» Task to carry out
Copy every line of the records below, word for word and in the same order.

====== Data supplied ======

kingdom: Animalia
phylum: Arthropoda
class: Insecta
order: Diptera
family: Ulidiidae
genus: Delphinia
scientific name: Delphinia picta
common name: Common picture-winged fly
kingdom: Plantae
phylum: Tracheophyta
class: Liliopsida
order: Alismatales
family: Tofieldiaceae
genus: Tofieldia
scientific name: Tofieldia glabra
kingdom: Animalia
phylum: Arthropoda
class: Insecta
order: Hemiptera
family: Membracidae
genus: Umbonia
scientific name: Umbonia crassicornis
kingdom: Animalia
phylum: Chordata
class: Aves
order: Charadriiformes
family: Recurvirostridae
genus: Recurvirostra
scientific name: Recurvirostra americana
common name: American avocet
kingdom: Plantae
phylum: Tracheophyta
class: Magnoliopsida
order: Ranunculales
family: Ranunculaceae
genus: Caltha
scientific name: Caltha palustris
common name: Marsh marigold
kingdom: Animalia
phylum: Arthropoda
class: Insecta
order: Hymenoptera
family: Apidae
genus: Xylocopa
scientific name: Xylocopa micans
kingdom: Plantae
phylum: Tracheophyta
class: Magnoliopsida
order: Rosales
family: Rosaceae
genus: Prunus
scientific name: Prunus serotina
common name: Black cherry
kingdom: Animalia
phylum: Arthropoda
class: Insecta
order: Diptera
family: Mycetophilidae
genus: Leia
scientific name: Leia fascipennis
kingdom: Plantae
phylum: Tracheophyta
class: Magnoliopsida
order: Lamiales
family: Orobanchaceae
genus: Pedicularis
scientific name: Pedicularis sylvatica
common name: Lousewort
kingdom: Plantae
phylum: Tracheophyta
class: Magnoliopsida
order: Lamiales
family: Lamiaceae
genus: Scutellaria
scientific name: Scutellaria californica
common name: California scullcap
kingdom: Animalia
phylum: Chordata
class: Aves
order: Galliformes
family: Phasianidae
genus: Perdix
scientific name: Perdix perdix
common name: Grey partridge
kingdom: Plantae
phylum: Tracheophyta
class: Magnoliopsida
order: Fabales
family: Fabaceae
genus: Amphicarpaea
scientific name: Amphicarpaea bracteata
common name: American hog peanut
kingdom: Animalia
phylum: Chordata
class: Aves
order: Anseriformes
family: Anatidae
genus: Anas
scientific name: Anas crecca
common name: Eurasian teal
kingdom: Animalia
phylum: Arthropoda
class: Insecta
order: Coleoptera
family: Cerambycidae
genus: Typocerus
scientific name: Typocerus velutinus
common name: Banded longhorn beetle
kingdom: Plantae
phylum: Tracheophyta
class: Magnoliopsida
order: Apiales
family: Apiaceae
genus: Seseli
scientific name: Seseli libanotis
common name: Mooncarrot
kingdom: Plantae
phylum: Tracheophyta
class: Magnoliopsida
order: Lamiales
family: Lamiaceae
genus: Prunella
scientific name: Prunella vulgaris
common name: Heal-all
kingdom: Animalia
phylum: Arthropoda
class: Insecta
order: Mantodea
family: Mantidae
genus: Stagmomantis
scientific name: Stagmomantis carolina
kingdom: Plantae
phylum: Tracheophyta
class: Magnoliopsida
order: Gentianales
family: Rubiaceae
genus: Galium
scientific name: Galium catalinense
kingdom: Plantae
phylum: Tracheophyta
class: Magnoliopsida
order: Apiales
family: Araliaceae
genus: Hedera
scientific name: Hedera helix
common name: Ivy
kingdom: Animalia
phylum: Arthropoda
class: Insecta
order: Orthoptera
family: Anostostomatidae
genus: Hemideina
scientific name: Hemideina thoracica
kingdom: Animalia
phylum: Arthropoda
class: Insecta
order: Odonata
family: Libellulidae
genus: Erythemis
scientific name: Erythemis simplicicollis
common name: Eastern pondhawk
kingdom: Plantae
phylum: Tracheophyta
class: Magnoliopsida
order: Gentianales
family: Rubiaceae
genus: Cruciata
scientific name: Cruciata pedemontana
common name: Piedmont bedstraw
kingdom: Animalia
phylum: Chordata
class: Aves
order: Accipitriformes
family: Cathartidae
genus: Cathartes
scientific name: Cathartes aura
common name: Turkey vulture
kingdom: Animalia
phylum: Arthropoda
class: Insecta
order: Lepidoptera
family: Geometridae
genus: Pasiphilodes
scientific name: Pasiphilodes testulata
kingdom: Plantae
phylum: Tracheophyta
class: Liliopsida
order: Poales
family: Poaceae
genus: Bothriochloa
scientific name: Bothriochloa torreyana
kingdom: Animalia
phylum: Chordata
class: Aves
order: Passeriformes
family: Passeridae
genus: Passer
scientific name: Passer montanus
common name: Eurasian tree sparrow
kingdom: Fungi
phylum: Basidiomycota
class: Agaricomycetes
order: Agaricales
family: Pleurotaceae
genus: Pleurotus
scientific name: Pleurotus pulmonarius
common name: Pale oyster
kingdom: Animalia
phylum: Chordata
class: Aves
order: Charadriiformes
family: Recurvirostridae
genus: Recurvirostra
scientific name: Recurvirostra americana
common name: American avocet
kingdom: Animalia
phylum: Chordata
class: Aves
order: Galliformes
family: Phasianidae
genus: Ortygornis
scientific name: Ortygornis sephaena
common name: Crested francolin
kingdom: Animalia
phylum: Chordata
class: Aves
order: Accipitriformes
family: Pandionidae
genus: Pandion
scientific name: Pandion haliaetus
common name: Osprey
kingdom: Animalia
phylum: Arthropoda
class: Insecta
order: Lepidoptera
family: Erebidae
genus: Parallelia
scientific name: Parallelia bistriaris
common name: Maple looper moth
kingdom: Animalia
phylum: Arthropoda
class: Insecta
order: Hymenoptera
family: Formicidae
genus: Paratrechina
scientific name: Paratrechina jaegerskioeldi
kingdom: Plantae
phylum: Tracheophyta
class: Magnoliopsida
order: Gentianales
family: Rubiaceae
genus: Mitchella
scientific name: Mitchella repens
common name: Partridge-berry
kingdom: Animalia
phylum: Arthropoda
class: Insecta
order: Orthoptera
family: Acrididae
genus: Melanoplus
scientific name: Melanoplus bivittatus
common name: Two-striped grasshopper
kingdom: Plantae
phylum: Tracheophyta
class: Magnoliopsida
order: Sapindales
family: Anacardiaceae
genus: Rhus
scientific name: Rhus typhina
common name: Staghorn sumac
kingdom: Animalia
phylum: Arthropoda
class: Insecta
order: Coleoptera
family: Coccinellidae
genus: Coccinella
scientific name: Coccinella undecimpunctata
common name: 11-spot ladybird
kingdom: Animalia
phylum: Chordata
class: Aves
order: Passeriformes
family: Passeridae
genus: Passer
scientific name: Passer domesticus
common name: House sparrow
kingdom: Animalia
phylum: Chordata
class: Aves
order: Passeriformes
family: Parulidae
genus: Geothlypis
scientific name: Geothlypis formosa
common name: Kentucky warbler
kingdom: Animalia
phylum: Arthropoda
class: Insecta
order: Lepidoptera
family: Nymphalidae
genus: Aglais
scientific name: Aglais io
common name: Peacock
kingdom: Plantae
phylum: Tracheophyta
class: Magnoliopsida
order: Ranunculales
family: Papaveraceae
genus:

======

» Answer to the task
kingdom: Animalia
phylum: Arthropoda
class: Insecta
order: Diptera
family: Ulidiidae
genus: Delphinia
scientific name: Delphinia picta
common name: Common picture-winged fly
kingdom: Plantae
phylum: Tracheophyta
class: Liliopsida
order: Alismatales
family: Tofieldiaceae
genus: Tofieldia
scientific name: Tofieldia glabra
kingdom: Animalia
phylum: Arthropoda
class: Insecta
order: Hemiptera
family: Membracidae
genus: Umbonia
scientific name: Umbonia crassicornis
kingdom: Animalia
phylum: Chordata
class: Aves
order: Charadriiformes
family: Recurvirostridae
genus: Recurvirostra
scientific name: Recurvirostra americana
common name: American avocet
kingdom: Plantae
phylum: Tracheophyta
class: Magnoliopsida
order: Ranunculales
family: Ranunculaceae
genus: Caltha
scientific name: Caltha palustris
common name: Marsh marigold
kingdom: Animalia
phylum: Arthropoda
class: Insecta
order: Hymenoptera
family: Apidae
genus: Xylocopa
scientific name: Xylocopa micans
kingdom: Plantae
phylum: Tracheophyta
class: Magnoliopsida
order: Rosales
family: Rosaceae
genus: Prunus
scientific name: Prunus serotina
common name: Black cherry
kingdom: Animalia
phylum: Arthropoda
class: Insecta
order: Diptera
family: Mycetophilidae
genus: Leia
scientific name: Leia fascipennis
kingdom: Plantae
phylum: Tracheophyta
class: Magnoliopsida
order: Lamiales
family: Orobanchaceae
genus: Pedicularis
scientific name: Pedicularis sylvatica
common name: Lousewort
kingdom: Plantae
phylum: Tracheophyta
class: Magnoliopsida
order: Lamiales
family: Lamiaceae
genus: Scutellaria
scientific name: Scutellaria californica
common name: California scullcap
kingdom: Animalia
phylum: Chordata
class: Aves
order: Galliformes
family: Phasianidae
genus: Perdix
scientific name: Perdix perdix
common name: Grey partridge
kingdom: Plantae
phylum: Tracheophyta
class: Magnoliopsida
order: Fabales
family: Fabaceae
genus: Amphicarpaea
scientific name: Amphicarpaea bracteata
common name: American hog peanut
kingdom: Animalia
phylum: Chordata
class: Aves
order: Anseriformes
family: Anatidae
genus: Anas
scientific name: Anas crecca
common name: Eurasian teal
kingdom: Animalia
phylum: Arthropoda
class: Insecta
order: Coleoptera
family: Cerambycidae
genus: Typocerus
scientific name: Typocerus velutinus
common name: Banded longhorn beetle
kingdom: Plantae
phylum: Tracheophyta
class: Magnoliopsida
order: Apiales
family: Apiaceae
genus: Seseli
scientific name: Seseli libanotis
common name: Mooncarrot
kingdom: Plantae
phylum: Tracheophyta
class: Magnoliopsida
order: Lamiales
family: Lamiaceae
genus: Prunella
scientific name: Prunella vulgaris
common name: Heal-all
kingdom: Animalia
phylum: Arthropoda
class: Insecta
order: Mantodea
family: Mantidae
genus: Stagmomantis
scientific name: Stagmomantis carolina
kingdom: Plantae
phylum: Tracheophyta
class: Magnoliopsida
order: Gentianales
family: Rubiaceae
genus: Galium
scientific name: Galium catalinense
kingdom: Plantae
phylum: Tracheophyta
class: Magnoliopsida
order: Apiales
family: Araliaceae
genus: Hedera
scientific name: Hedera helix
common name: Ivy
kingdom: Animalia
phylum: Arthropoda
class: Insecta
order: Orthoptera
family: Anostostomatidae
genus: Hemideina
scientific name: Hemideina thoracica
kingdom: Animalia
phylum: Arthropoda
class: Insecta
order: Odonata
family: Libellulidae
genus: Erythemis
scientific name: Erythemis simplicicollis
common name: Eastern pondhawk
kingdom: Plantae
phylum: Tracheophyta
class: Magnoliopsida
order: Gentianales
family: Rubiaceae
genus: Cruciata
scientific name: Cruciata pedemontana
common name: Piedmont bedstraw
kingdom: Animalia
phylum: Chordata
class: Aves
order: Accipitriformes
family: Cathartidae
genus: Cathartes
scientific name: Cathartes aura
common name: Turkey vulture
kingdom: Animalia
phylum: Arthropoda
class: Insecta
order: Lepidoptera
family: Geometridae
genus: Pasiphilodes
scientific name: Pasiphilodes testulata
kingdom: Plantae
phylum: Tracheophyta
class: Liliopsida
order: Poales
family: Poaceae
genus: Bothriochloa
scientific name: Bothriochloa torreyana
kingdom: Animalia
phylum: Chordata
class: Aves
order: Passeriformes
family: Passeridae
genus: Passer
scientific name: Passer montanus
common name: Eurasian tree sparrow
kingdom: Fungi
phylum: Basidiomycota
class: Agaricomycetes
order: Agaricales
family: Pleurotaceae
genus: Pleurotus
scientific name: Pleurotus pulmonarius
common name: Pale oyster
kingdom: Animalia
phylum: Chordata
class: Aves
order: Charadriiformes
family: Recurvirostridae
genus: Recurvirostra
scientific name: Recurvirostra americana
common name: American avocet
kingdom: Animalia
phylum: Chordata
class: Aves
order: Galliformes
family: Phasianidae
genus: Ortygornis
scientific name: Ortygornis sephaena
common name: Crested francolin
kingdom: Animalia
phylum: Chordata
class: Aves
order: Accipitriformes
family: Pandionidae
genus: Pandion
scientific name: Pandion haliaetus
common name: Osprey
kingdom: Animalia
phylum: Arthropoda
class: Insecta
order: Lepidoptera
family: Erebidae
genus: Parallelia
scientific name: Parallelia bistriaris
common name: Maple looper moth
kingdom: Animalia
phylum: Arthropoda
class: Insecta
order: Hymenoptera
family: Formicidae
genus: Paratrechina
scientific name: Paratrechina jaegerskioeldi
kingdom: Plantae
phylum: Tracheophyta
class: Magnoliopsida
order: Gentianales
family: Rubiaceae
genus: Mitchella
scientific name: Mitchella repens
common name: Partridge-berry
kingdom: Animalia
phylum: Arthropoda
class: Insecta
order: Orthoptera
family: Acrididae
genus: Melanoplus
scientific name: Melanoplus bivittatus
common name: Two-striped grasshopper
kingdom: Plantae
phylum: Tracheophyta
class: Magnoliopsida
order: Sapindales
family: Anacardiaceae
genus: Rhus
scientific name: Rhus typhina
common name: Staghorn sumac
kingdom: Animalia
phylum: Arthropoda
class: Insecta
order: Coleoptera
family: Coccinellidae
genus: Coccinella
scientific name: Coccinella undecimpunctata
common name: 11-spot ladybird
kingdom: Animalia
phylum: Chordata
class: Aves
order: Passeriformes
family: Passeridae
genus: Passer
scientific name: Passer domesticus
common name: House sparrow
kingdom: Animalia
phylum: Chordata
class: Aves
order: Passeriformes
family: Parulidae
genus: Geothlypis
scientific name: Geothlypis formosa
common name: Kentucky warbler
kingdom: Animalia
phylum: Arthropoda
class: Insecta
order: Lepidoptera
family: Nymphalidae
genus: Aglais
scientific name: Aglais io
common name: Peacock
kingdom: Plantae
phylum: Tracheophyta
class: Magnoliopsida
order: Ranunculales
family: Papaveraceae
genus:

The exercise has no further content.